[Supplied material]

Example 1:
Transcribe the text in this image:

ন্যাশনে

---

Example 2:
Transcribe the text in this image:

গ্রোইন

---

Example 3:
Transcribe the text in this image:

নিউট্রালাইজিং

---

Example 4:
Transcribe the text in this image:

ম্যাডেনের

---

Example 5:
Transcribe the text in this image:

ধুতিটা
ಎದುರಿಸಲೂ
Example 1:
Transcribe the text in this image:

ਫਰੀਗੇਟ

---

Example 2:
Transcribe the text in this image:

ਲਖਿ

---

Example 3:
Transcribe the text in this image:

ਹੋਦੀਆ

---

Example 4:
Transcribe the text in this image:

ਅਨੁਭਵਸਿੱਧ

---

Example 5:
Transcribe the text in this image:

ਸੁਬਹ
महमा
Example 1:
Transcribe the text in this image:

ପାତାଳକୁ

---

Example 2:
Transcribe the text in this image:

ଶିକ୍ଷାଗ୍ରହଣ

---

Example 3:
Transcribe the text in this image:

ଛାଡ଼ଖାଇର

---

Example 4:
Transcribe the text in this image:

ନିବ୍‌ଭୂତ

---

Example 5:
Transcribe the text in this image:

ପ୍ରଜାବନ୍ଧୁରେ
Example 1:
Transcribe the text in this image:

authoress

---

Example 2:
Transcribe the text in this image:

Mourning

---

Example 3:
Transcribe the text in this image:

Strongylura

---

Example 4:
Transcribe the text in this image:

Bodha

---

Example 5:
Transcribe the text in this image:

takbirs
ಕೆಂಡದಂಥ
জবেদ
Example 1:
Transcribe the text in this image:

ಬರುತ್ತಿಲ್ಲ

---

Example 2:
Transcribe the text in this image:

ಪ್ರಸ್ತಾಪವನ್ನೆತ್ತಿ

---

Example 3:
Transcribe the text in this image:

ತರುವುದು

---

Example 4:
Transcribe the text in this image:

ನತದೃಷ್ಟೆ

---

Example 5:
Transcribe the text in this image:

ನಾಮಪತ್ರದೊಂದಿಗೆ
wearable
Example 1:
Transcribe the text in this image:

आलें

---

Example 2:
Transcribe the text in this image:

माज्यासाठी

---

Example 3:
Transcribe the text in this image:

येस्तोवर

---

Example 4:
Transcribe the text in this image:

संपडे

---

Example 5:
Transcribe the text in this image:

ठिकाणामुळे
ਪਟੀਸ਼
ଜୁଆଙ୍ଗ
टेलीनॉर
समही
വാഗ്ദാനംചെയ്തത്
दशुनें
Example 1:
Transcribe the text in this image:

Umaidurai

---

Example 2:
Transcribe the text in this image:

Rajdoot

[Problem details]
Please output the complete set of records above without any alteration.

[Exercise solution]
Example 1:
Transcribe the text in this image:

ন্যাশনে

---

Example 2:
Transcribe the text in this image:

গ্রোইন

---

Example 3:
Transcribe the text in this image:

নিউট্রালাইজিং

---

Example 4:
Transcribe the text in this image:

ম্যাডেনের

---

Example 5:
Transcribe the text in this image:

ধুতিটা
ಎದುರಿಸಲೂ
Example 1:
Transcribe the text in this image:

ਫਰੀਗੇਟ

---

Example 2:
Transcribe the text in this image:

ਲਖਿ

---

Example 3:
Transcribe the text in this image:

ਹੋਦੀਆ

---

Example 4:
Transcribe the text in this image:

ਅਨੁਭਵਸਿੱਧ

---

Example 5:
Transcribe the text in this image:

ਸੁਬਹ
महमा
Example 1:
Transcribe the text in this image:

ପାତାଳକୁ

---

Example 2:
Transcribe the text in this image:

ଶିକ୍ଷାଗ୍ରହଣ

---

Example 3:
Transcribe the text in this image:

ଛାଡ଼ଖାଇର

---

Example 4:
Transcribe the text in this image:

ନିବ୍‌ଭୂତ

---

Example 5:
Transcribe the text in this image:

ପ୍ରଜାବନ୍ଧୁରେ
Example 1:
Transcribe the text in this image:

authoress

---

Example 2:
Transcribe the text in this image:

Mourning

---

Example 3:
Transcribe the text in this image:

Strongylura

---

Example 4:
Transcribe the text in this image:

Bodha

---

Example 5:
Transcribe the text in this image:

takbirs
ಕೆಂಡದಂಥ
জবেদ
Example 1:
Transcribe the text in this image:

ಬರುತ್ತಿಲ್ಲ

---

Example 2:
Transcribe the text in this image:

ಪ್ರಸ್ತಾಪವನ್ನೆತ್ತಿ

---

Example 3:
Transcribe the text in this image:

ತರುವುದು

---

Example 4:
Transcribe the text in this image:

ನತದೃಷ್ಟೆ

---

Example 5:
Transcribe the text in this image:

ನಾಮಪತ್ರದೊಂದಿಗೆ
wearable
Example 1:
Transcribe the text in this image:

आलें

---

Example 2:
Transcribe the text in this image:

माज्यासाठी

---

Example 3:
Transcribe the text in this image:

येस्तोवर

---

Example 4:
Transcribe the text in this image:

संपडे

---

Example 5:
Transcribe the text in this image:

ठिकाणामुळे
ਪਟੀਸ਼
ଜୁଆଙ୍ଗ
टेलीनॉर
समही
വാഗ്ദാനംചെയ്തത്
दशुनें
Example 1:
Transcribe the text in this image:

Umaidurai

---

Example 2:
Transcribe the text in this image:

Rajdoot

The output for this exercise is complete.